Of key relevance to the screen sector is the regulation of SVOD services, with industry bodies renewing calls for a 20 per cent Australian commissioned content expenditure requirement for global streaming businesses in the past few weeks as part of submissions to the government’s Streaming Services Reporting and Investment Scheme Discussion Paper.
Labor’s policy does not outline a specific regulatory framework, but notes the government has “gone out of their way to reduce the amount of Australian content on our screens”, while being “far too slow” to move on screen content obligations for streamers.
It comes after the party promised to legislate a prominence regime to ensure Australian TV services can easily be found on connected TV platforms.
The opposition also used its policy announcement to take aim at arts funding under the previous Liberal governments, claiming its use as a “personal plaything” had reaffirmed the need for a selection process that was not determined by the “personal tastes of the minister”.

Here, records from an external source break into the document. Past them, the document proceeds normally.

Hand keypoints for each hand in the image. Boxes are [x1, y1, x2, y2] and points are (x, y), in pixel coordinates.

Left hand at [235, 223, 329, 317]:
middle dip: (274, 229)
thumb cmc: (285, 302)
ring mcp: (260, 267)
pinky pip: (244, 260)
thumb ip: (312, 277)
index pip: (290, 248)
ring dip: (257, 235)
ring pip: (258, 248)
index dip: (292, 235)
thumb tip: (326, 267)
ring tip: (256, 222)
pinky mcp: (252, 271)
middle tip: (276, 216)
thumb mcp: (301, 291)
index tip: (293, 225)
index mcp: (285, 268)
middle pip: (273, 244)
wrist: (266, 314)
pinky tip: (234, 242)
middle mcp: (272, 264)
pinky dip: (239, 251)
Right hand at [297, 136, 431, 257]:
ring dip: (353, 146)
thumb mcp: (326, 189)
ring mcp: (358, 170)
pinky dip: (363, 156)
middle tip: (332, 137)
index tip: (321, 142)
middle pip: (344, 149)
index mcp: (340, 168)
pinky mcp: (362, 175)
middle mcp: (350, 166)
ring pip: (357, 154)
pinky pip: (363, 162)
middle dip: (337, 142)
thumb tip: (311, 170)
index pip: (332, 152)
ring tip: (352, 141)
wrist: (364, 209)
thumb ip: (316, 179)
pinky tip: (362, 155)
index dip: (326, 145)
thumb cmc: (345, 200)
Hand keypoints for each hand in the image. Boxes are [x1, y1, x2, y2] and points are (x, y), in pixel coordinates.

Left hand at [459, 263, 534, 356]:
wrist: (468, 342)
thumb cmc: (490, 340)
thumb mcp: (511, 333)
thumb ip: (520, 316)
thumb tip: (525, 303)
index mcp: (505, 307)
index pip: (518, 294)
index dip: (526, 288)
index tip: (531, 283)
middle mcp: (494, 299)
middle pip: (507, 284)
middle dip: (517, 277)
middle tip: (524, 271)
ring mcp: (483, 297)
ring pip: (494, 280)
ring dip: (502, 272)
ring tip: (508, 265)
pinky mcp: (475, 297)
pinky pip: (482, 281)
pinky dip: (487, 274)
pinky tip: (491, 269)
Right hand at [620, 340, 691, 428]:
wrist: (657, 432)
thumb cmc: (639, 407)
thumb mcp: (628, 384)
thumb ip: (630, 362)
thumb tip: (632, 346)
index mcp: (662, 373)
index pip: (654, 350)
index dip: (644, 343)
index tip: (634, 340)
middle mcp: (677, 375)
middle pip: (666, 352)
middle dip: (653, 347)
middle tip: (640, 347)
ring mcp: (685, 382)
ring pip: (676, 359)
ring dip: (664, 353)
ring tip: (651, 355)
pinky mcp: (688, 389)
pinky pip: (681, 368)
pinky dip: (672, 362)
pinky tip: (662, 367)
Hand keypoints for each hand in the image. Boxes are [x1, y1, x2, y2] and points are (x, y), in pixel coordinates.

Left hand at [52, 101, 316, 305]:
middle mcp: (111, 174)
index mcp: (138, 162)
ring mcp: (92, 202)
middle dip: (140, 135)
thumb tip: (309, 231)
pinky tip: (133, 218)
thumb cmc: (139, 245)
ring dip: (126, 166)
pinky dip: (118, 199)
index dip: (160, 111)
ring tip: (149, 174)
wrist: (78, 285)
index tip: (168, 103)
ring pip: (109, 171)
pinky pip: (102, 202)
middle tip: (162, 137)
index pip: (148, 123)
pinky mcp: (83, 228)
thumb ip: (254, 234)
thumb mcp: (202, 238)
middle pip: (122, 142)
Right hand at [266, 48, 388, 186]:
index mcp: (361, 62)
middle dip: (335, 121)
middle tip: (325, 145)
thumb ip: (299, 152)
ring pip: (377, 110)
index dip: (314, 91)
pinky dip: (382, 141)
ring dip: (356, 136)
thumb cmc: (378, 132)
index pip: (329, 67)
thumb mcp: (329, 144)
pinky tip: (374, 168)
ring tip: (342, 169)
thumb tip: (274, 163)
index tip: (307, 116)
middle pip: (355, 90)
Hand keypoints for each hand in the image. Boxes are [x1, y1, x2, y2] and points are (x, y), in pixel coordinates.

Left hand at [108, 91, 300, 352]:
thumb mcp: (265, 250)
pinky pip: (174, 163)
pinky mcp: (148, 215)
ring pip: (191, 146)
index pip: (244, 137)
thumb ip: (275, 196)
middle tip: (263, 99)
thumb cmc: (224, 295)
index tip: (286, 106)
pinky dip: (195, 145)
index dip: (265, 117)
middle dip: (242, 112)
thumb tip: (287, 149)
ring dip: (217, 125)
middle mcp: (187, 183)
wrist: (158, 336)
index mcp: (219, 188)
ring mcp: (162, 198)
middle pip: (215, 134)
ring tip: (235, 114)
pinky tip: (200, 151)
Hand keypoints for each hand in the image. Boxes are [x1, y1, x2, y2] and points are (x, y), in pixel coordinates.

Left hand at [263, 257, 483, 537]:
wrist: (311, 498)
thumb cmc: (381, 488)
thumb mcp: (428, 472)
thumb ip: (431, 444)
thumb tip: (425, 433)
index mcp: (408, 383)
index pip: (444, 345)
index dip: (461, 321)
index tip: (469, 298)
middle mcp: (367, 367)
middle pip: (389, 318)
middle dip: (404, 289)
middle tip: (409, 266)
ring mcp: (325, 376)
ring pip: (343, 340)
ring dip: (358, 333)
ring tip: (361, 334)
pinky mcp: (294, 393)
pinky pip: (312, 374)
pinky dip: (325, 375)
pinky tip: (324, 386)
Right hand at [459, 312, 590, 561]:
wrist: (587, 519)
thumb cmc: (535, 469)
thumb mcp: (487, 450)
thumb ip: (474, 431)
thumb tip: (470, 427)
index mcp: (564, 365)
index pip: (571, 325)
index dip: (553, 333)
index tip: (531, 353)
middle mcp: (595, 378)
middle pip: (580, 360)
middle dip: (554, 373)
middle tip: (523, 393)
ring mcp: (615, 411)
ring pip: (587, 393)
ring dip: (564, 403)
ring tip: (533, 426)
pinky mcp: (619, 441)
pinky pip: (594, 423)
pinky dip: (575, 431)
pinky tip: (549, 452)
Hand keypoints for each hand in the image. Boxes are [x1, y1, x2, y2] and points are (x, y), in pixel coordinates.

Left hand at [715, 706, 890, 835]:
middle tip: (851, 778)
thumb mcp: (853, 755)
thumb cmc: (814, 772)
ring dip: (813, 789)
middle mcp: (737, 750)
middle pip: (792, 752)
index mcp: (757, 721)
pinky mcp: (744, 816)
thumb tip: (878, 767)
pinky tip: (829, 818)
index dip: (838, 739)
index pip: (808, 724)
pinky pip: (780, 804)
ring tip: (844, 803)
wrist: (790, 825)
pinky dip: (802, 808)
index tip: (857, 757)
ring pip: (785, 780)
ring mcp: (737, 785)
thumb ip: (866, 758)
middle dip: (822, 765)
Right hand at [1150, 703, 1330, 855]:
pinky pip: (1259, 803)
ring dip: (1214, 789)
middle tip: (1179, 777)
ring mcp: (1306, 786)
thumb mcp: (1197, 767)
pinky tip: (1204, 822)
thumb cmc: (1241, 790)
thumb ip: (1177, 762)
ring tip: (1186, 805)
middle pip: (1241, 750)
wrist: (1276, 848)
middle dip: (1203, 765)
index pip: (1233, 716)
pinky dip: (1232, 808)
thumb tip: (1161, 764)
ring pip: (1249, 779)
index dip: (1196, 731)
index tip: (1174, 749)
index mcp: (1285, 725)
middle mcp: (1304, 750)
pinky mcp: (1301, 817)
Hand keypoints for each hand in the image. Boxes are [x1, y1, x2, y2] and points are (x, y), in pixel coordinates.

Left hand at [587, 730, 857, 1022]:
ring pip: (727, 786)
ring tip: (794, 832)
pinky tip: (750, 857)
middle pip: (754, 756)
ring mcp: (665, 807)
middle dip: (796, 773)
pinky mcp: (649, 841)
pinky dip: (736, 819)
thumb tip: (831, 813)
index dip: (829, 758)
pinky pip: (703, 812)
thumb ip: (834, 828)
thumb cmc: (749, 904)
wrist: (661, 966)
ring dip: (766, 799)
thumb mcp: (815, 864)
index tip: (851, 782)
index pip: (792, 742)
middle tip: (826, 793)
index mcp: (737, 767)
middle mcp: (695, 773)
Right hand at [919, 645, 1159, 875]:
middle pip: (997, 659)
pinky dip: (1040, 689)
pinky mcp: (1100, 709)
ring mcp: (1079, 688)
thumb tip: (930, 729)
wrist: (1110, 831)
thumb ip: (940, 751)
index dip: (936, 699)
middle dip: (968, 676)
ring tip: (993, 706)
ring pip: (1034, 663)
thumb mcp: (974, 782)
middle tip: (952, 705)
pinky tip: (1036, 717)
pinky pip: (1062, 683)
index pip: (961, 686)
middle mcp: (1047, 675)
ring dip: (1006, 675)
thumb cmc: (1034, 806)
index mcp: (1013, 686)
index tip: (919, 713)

Other points of the strategy include an examination of a national insurance scheme for live events, working with state and territory governments to protect audiences and performers from ticket scalpers, a specific focus on First Nations art and culture, and ‘arts’ as part of a named government department.
Labor also plans to roll the functions of and funding for not-for-profit organisation Creative Partnerships Australia into the Australia Council, a move it says will bring “private sector expertise back into the Australia Council, make it stronger, and re-affirm its role as the premier arts funding body in Australia”.
The cultural policy follows a range of funding announcements for the sector, including an $83.7 million commitment to reverse cuts made to ABC by the current government.
If elected on Saturday, Burke said Labor would embark on a “thorough, nationwide consultation” in each state and territory to inform its strategy for the sector.
“Although it is of course important for us to get this right, speed is of the essence. Creative Australia will be used as the starting point and all stakeholders including state and local governments will be properly consulted to chart a path forward,” he said.